From the perspective of The Witnessing or the field of infinite potential, as Deepak Chopra would phrase it, all things are possible. But we need to check in with that field frequently, like an addict with his sponsor, so we don’t slip back into insanity.

We’ve all heard that old chestnut that goes “When you assume, it makes an “ass” of “u” and “me”. Likewise when you transcend old assumptions, you bring the “trance” to an “end.”
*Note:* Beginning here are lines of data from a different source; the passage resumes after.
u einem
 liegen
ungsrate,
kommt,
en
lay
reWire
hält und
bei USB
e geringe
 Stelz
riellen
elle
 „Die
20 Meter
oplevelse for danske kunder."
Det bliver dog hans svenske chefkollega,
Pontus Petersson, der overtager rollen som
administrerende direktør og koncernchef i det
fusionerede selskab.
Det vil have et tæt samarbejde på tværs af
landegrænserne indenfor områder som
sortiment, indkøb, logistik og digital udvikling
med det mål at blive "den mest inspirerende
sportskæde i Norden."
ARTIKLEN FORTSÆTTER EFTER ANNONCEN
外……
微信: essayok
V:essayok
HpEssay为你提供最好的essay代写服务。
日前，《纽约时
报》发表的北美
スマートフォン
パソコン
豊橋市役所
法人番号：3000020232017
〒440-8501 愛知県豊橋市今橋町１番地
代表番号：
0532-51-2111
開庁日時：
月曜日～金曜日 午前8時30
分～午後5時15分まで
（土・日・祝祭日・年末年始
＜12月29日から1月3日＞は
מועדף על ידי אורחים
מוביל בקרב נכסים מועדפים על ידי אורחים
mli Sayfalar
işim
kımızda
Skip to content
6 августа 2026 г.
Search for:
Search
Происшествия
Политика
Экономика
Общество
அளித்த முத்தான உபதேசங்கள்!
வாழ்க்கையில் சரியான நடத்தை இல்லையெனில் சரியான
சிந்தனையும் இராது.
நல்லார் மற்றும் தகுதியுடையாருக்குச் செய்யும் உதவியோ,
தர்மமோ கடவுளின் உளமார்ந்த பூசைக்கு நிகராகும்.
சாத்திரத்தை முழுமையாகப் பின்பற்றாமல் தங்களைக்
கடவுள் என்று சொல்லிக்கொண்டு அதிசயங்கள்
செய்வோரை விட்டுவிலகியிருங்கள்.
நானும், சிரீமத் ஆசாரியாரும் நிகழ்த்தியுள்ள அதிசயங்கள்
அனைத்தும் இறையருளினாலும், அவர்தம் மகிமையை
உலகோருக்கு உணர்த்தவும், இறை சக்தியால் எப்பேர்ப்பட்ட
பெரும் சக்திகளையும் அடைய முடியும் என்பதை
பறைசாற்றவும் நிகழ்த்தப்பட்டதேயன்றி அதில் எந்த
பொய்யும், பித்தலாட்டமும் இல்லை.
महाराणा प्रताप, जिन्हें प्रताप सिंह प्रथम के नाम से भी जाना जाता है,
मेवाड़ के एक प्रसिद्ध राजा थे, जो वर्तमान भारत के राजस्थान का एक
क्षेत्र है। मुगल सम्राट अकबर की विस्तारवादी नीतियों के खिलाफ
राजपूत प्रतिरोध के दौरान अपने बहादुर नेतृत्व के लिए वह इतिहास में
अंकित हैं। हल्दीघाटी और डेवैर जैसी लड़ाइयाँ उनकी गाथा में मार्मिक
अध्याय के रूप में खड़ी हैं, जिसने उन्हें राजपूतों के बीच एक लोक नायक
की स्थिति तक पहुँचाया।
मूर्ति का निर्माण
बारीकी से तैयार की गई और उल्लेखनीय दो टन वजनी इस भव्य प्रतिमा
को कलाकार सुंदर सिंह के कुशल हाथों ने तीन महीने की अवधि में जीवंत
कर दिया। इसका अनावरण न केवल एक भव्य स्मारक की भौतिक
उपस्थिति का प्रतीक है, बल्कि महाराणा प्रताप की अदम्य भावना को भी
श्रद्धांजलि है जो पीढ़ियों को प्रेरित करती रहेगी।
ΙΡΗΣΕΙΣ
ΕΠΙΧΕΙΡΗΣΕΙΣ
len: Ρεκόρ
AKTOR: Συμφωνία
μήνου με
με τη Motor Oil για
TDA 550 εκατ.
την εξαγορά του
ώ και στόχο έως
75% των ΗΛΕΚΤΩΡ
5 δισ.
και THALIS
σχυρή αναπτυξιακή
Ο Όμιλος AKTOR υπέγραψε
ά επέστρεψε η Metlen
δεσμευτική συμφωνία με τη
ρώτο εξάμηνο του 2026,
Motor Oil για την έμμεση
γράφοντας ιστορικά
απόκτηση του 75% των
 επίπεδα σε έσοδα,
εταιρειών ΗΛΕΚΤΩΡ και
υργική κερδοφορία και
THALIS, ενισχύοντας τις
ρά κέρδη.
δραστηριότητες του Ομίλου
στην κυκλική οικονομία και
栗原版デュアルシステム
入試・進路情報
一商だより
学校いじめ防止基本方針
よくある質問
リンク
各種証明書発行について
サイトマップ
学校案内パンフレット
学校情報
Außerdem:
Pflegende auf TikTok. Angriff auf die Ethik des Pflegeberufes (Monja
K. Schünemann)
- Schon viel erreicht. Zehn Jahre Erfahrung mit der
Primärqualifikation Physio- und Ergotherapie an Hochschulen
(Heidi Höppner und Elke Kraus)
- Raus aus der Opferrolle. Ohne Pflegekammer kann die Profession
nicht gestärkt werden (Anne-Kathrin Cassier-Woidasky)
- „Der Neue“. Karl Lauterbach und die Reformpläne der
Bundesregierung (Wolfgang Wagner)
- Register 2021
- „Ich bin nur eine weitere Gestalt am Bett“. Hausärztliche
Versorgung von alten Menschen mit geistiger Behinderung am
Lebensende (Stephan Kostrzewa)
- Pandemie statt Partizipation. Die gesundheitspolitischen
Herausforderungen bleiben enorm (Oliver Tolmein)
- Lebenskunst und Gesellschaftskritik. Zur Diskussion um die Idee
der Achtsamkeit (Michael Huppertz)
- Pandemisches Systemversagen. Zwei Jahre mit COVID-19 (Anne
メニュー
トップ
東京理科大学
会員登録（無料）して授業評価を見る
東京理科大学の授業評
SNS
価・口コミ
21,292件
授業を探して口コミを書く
(for a full-sized view of the graphic go to http://www.bimmermail.com/Believe2.jpg)

Friday, January 11, 2008

Ode to Good Songwriting


I’m no poet. But I am a songwriter. And like a lot of poets, I sort of write musical odes to things that get me off. Percy Bysshe Shelley wrote “Ode to a Grecian Urn” and Pablo Neruda wrote odes to a lot of other ordinary things like dogs, cats, violins, guitars, and dictionaries— things that he thought were “way cool” and way under appreciated. That’s pretty much what I do (except, of course, when I’m processing some inner turmoil or commenting on the human condition, etc., through composition).
Odes always have the underlying message that if people could just get more enjoyment out of things that didn’t cost so much, the not-so-necessary things that people send their children to war for (i.e. extra petrol, for the Hummer knock-off), the world would be a better place.
That’s why I think a song about surfing promotes world peace a lot better than a song about drag racing (Brian Wilson take note). Who’d have thought “Catch a wave and you’re sittn’ on top of the world” would have political implications? (As opposed to “Control the oil fields of the Middle East so you can blow as much of the Persian Gulf out your tail pipe as you damn well please… and you’re sittin’ on top of the world).
Buckminster Fuller dubbed the preferred direction of technical innovation, the one in which we strive to get more and more from less and less, “ephemeralization.” The idea is to pursue this path until we can eventually get “everything from nothing” as the Bucky wrote. The poet promotes the same principle in the field of enjoyment. We need to eventually learn to be supremely happy with things that cost next to nothing to obtain. Appreciation practice is key to this dharma.
So what kind of subjects do I think worthy of a song? Myriad stuff. How ‘bout:

Great parking places and deft inline skaters,
Excellent cooking that won’t kill me later,
Passionate lovers that don’t require bling,
These are a few of my favorite things.

Or just amusing ditties people like to sing.
I say create world peace by nurturing a deeper enjoyment of the little things, the real things in life. One of my songs goes “Be no need for feeding greed when the moon and stars are ours.” Who needs blood diamonds when you’ve got heavenly bodies, right? Not me.